The project stemmed from the professional debate in India on second language acquisition and a quest among those who held a "strongly-felt pedagogic intuition" (p. 1) that communicative competency represented a major key to effective learning. This view challenged the "Structural-Oral-Situational method," which may be viewed as roughly analogous to the Audio Lingual method popular in high schools and colleges since the 1960s based upon a scripted dialogue as the organizing center to practice listening comprehension, pronunciation, vocabulary, and various principles of grammar. These principles were reinforced through substitution-like drill work.

An underlying principle of both the SOS and Audio Lingual methodologies is that language learning can be taught through direct instruction. This perception serves as the basis for the voluminous ESL texts and workbooks based on structured dialogues and skill-based drills. A major difference between SOS and the theory of communicative competence is that in SOS the rules of grammar are absorbed through practice of artificially constructed language while the communicative competence view assumes that a focus on "meaning" (rather than form) is the most effective path to learning correct grammar.

While the communicative competence theory undergirded the project, its specific methodology was that of "task-based teaching." This emerged through trial and error during the project's early history and served as a contextual response to students' expectations for a scool-like given classroom reality of the project. Specifically students expected a school-like classroom environment focused on "real" learning with the teacher playing an important leadership role in the process.

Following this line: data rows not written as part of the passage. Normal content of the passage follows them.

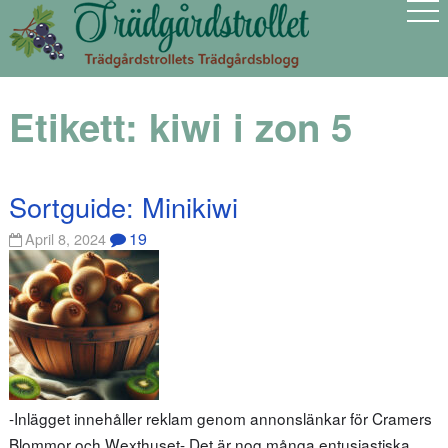
Etikett:
kiwi i zon 5
Sortguide: Minikiwi
19
April 8, 2024
-Inlägget innehåller reklam genom annonslänkar för Cramers
Blommor och Wexthuset- Det är nog många entusiastiska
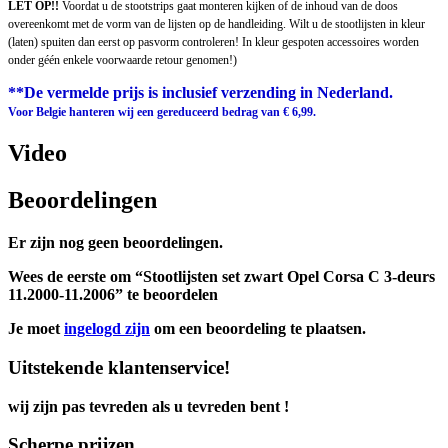
LET OP!!
Voordat u de stootstrips gaat monteren kijken of de inhoud van de doos
overeenkomt met de vorm van de lijsten op de handleiding. Wilt u de stootlijsten in kleur
(laten) spuiten dan eerst op pasvorm controleren! In kleur gespoten accessoires worden
onder géén enkele voorwaarde retour genomen!)
**De vermelde prijs is inclusief verzending in Nederland.
Voor Belgie hanteren wij een gereduceerd bedrag van € 6,99.
Video
Beoordelingen
Er zijn nog geen beoordelingen.
Wees de eerste om “Stootlijsten set zwart Opel Corsa C 3-deurs
11.2000-11.2006” te beoordelen
Je moet
ingelogd zijn
om een beoordeling te plaatsen.
Uitstekende klantenservice!
wij zijn pas tevreden als u tevreden bent !
Scherpe prijzen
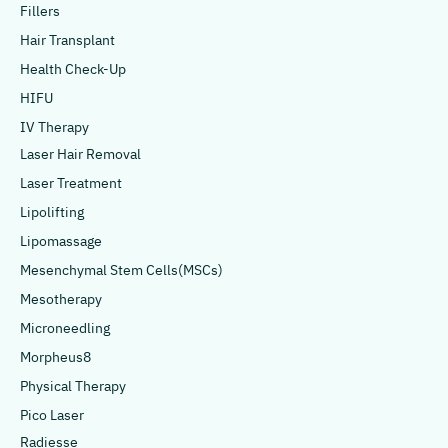
Fillers
Hair Transplant
Health Check-Up
HIFU
IV Therapy
Laser Hair Removal
Laser Treatment
Lipolifting
Lipomassage
Mesenchymal Stem Cells(MSCs)
Mesotherapy
Microneedling
Morpheus8
Physical Therapy
Pico Laser
Radiesse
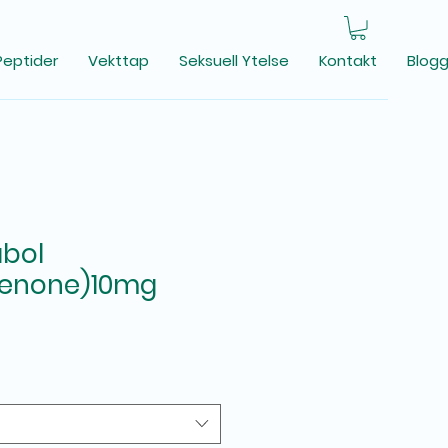
Peptider
Vekttap
Seksuell Ytelse
Kontakt
Blog
abol
ienone)10mg
spris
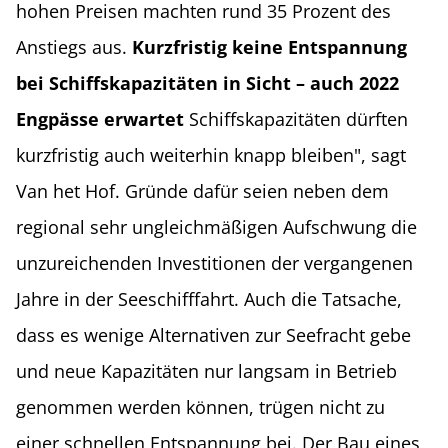
hohen Preisen machten rund 35 Prozent des
Anstiegs aus.
Kurzfristig keine Entspannung
bei Schiffskapazitäten in Sicht – auch 2022
Engpässe erwartet
Schiffskapazitäten dürften
kurzfristig auch weiterhin knapp bleiben", sagt
Van het Hof. Gründe dafür seien neben dem
regional sehr ungleichmäßigen Aufschwung die
unzureichenden Investitionen der vergangenen
Jahre in der Seeschifffahrt. Auch die Tatsache,
dass es wenige Alternativen zur Seefracht gebe
und neue Kapazitäten nur langsam in Betrieb
genommen werden können, trügen nicht zu
einer schnellen Entspannung bei. Der Bau eines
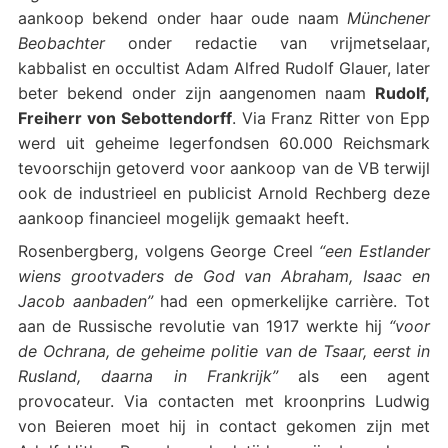
aankoop bekend onder haar oude naam
Münchener
Beobachter
onder redactie van vrijmetselaar,
kabbalist en occultist Adam Alfred Rudolf Glauer, later
beter bekend onder zijn aangenomen naam
Rudolf,
Freiherr von Sebottendorff
. Via Franz Ritter von Epp
werd uit geheime legerfondsen 60.000 Reichsmark
tevoorschijn getoverd voor aankoop van de VB terwijl
ook de industrieel en publicist Arnold Rechberg deze
aankoop financieel mogelijk gemaakt heeft.
Rosenbergberg, volgens George Creel
“een Estlander
wiens grootvaders de God van Abraham, Isaac en
Jacob aanbaden”
had een opmerkelijke carrière. Tot
aan de Russische revolutie van 1917 werkte hij
“voor
de Ochrana, de geheime politie van de Tsaar, eerst in
Rusland, daarna in Frankrijk”
als een agent
provocateur. Via contacten met kroonprins Ludwig
von Beieren moet hij in contact gekomen zijn met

Task-based teaching followed the Vygotskian scaffolding model where "the demand on thinking made by the activity was just above the level which learners could meet without help" (pp. 23-24). Specifically, students responded most favorably to "[r]easoning-gap activity, which involves deriving some new information from given information through processes of inference, deduction, practical reasoning, or a perception of relationships or patterns" (p. 46). Prabhu argues that, at least in the context of this school-based project, the most effective teaching took place through activities that pushed the cognitive boundaries of the students.